WHAT IS ASKED:
Please copy the data below word for word, from the line containing "scientific name: Casearia arborea" up to and including the line containing "catalogue / barcode: US 296919".

TASK INPUT:
***

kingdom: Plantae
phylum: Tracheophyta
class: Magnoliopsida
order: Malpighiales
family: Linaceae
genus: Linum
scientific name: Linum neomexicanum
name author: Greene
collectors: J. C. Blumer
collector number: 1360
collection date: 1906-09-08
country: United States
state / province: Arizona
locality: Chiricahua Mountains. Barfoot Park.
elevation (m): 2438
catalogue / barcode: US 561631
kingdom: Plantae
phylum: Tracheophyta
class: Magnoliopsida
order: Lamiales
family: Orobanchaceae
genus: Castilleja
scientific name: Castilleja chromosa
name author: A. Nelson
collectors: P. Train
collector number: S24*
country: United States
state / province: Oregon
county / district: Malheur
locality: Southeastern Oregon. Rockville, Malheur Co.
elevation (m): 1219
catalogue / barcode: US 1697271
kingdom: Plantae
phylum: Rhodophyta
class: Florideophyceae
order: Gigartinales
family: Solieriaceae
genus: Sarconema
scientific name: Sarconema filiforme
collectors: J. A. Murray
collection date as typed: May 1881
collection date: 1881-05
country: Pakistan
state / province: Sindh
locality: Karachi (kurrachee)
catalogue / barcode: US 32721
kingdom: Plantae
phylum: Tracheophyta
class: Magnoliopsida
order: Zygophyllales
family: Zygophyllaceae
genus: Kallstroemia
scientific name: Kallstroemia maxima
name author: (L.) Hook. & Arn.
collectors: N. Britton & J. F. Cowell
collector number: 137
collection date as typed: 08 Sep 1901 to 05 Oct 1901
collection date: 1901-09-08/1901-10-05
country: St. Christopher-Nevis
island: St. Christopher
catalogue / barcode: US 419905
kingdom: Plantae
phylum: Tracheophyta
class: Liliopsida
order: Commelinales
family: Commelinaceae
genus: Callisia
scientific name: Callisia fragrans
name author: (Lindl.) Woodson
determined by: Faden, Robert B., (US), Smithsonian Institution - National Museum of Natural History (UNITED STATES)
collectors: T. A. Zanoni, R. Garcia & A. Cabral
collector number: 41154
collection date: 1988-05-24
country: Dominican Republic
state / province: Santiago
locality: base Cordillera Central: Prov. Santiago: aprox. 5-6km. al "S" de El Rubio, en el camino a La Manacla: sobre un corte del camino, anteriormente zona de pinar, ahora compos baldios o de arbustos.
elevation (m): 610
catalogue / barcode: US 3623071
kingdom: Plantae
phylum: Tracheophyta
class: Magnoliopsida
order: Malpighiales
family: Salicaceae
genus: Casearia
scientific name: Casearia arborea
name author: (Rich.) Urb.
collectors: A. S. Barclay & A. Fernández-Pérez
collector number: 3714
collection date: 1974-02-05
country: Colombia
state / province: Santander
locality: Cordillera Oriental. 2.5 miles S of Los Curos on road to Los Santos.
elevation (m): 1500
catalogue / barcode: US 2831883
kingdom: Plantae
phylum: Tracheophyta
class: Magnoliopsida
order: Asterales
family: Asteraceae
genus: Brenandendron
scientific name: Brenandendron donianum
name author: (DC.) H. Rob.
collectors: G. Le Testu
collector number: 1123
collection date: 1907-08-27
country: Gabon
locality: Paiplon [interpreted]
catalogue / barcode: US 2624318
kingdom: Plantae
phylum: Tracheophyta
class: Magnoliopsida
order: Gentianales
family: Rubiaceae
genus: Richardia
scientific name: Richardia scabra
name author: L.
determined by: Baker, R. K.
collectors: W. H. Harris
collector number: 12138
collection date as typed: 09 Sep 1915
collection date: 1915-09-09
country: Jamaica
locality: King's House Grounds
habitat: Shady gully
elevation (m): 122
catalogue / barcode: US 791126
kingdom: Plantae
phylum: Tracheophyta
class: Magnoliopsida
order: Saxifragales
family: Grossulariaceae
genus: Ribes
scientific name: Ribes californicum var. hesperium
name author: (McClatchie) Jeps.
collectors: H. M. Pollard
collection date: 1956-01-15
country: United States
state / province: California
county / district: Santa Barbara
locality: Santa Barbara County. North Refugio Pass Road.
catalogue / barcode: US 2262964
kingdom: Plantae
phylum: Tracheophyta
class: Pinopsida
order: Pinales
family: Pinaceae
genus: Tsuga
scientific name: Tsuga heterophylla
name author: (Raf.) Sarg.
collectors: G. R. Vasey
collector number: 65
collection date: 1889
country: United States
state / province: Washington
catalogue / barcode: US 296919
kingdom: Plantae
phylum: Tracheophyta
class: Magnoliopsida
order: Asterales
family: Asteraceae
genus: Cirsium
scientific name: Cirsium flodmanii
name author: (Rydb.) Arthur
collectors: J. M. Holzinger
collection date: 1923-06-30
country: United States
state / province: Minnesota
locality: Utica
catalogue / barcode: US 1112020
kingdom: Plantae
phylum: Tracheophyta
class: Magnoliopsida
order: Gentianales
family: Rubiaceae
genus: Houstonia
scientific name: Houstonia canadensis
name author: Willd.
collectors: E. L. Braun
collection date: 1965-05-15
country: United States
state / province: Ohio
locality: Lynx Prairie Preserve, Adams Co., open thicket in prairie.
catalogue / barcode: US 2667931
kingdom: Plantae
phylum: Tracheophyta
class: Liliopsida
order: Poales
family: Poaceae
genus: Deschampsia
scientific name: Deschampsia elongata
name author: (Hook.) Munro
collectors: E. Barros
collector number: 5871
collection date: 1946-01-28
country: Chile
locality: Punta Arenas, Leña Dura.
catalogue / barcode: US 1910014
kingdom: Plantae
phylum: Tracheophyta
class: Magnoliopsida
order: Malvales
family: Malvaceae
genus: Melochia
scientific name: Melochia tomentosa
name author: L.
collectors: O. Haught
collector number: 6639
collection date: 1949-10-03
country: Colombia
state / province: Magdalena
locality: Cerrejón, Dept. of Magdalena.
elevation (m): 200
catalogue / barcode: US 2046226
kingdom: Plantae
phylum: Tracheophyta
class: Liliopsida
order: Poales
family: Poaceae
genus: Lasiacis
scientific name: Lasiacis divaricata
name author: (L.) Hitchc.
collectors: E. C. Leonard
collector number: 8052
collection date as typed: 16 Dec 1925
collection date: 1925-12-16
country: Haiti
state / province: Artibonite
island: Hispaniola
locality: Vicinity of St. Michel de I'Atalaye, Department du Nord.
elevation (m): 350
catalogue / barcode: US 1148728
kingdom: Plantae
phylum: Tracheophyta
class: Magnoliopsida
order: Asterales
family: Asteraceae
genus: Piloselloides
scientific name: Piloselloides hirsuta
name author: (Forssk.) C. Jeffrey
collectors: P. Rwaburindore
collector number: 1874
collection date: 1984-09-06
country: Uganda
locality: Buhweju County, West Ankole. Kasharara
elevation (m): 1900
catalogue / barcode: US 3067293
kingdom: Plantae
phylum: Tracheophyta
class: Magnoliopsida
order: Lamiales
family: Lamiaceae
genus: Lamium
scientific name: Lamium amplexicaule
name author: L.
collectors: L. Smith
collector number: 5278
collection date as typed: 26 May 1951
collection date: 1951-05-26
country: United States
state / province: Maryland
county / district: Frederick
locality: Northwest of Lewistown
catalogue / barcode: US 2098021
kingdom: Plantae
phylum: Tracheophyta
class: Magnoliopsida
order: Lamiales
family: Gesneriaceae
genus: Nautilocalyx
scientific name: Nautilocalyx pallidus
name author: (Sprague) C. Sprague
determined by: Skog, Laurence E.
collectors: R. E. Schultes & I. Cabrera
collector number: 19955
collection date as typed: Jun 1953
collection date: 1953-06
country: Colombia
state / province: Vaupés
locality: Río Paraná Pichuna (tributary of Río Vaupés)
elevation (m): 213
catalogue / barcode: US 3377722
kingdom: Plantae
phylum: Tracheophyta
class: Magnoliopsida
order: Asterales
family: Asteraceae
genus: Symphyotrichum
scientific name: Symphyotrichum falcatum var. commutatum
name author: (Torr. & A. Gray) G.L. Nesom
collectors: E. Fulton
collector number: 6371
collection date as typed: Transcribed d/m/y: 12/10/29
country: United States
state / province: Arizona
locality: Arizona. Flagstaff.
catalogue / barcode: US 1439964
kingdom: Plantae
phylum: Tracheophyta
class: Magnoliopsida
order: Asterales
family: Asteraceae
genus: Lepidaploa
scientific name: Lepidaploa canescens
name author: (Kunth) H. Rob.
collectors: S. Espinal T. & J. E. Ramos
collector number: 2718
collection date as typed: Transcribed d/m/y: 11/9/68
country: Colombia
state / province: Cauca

***

CORRECT RESPONSE:
scientific name: Casearia arborea
name author: (Rich.) Urb.
collectors: A. S. Barclay & A. Fernández-Pérez
collector number: 3714
collection date: 1974-02-05
country: Colombia
state / province: Santander
locality: Cordillera Oriental. 2.5 miles S of Los Curos on road to Los Santos.
elevation (m): 1500
catalogue / barcode: US 2831883
kingdom: Plantae
phylum: Tracheophyta
class: Magnoliopsida
order: Asterales
family: Asteraceae
genus: Brenandendron
scientific name: Brenandendron donianum
name author: (DC.) H. Rob.
collectors: G. Le Testu
collector number: 1123
collection date: 1907-08-27
country: Gabon
locality: Paiplon [interpreted]
catalogue / barcode: US 2624318
kingdom: Plantae
phylum: Tracheophyta
class: Magnoliopsida
order: Gentianales
family: Rubiaceae
genus: Richardia
scientific name: Richardia scabra
name author: L.
determined by: Baker, R. K.
collectors: W. H. Harris
collector number: 12138
collection date as typed: 09 Sep 1915
collection date: 1915-09-09
country: Jamaica
locality: King's House Grounds
habitat: Shady gully
elevation (m): 122
catalogue / barcode: US 791126
kingdom: Plantae
phylum: Tracheophyta
class: Magnoliopsida
order: Saxifragales
family: Grossulariaceae
genus: Ribes
scientific name: Ribes californicum var. hesperium
name author: (McClatchie) Jeps.
collectors: H. M. Pollard
collection date: 1956-01-15
country: United States
state / province: California
county / district: Santa Barbara
locality: Santa Barbara County. North Refugio Pass Road.
catalogue / barcode: US 2262964
kingdom: Plantae
phylum: Tracheophyta
class: Pinopsida
order: Pinales
family: Pinaceae
genus: Tsuga
scientific name: Tsuga heterophylla
name author: (Raf.) Sarg.
collectors: G. R. Vasey
collector number: 65
collection date: 1889
country: United States
state / province: Washington
catalogue / barcode: US 296919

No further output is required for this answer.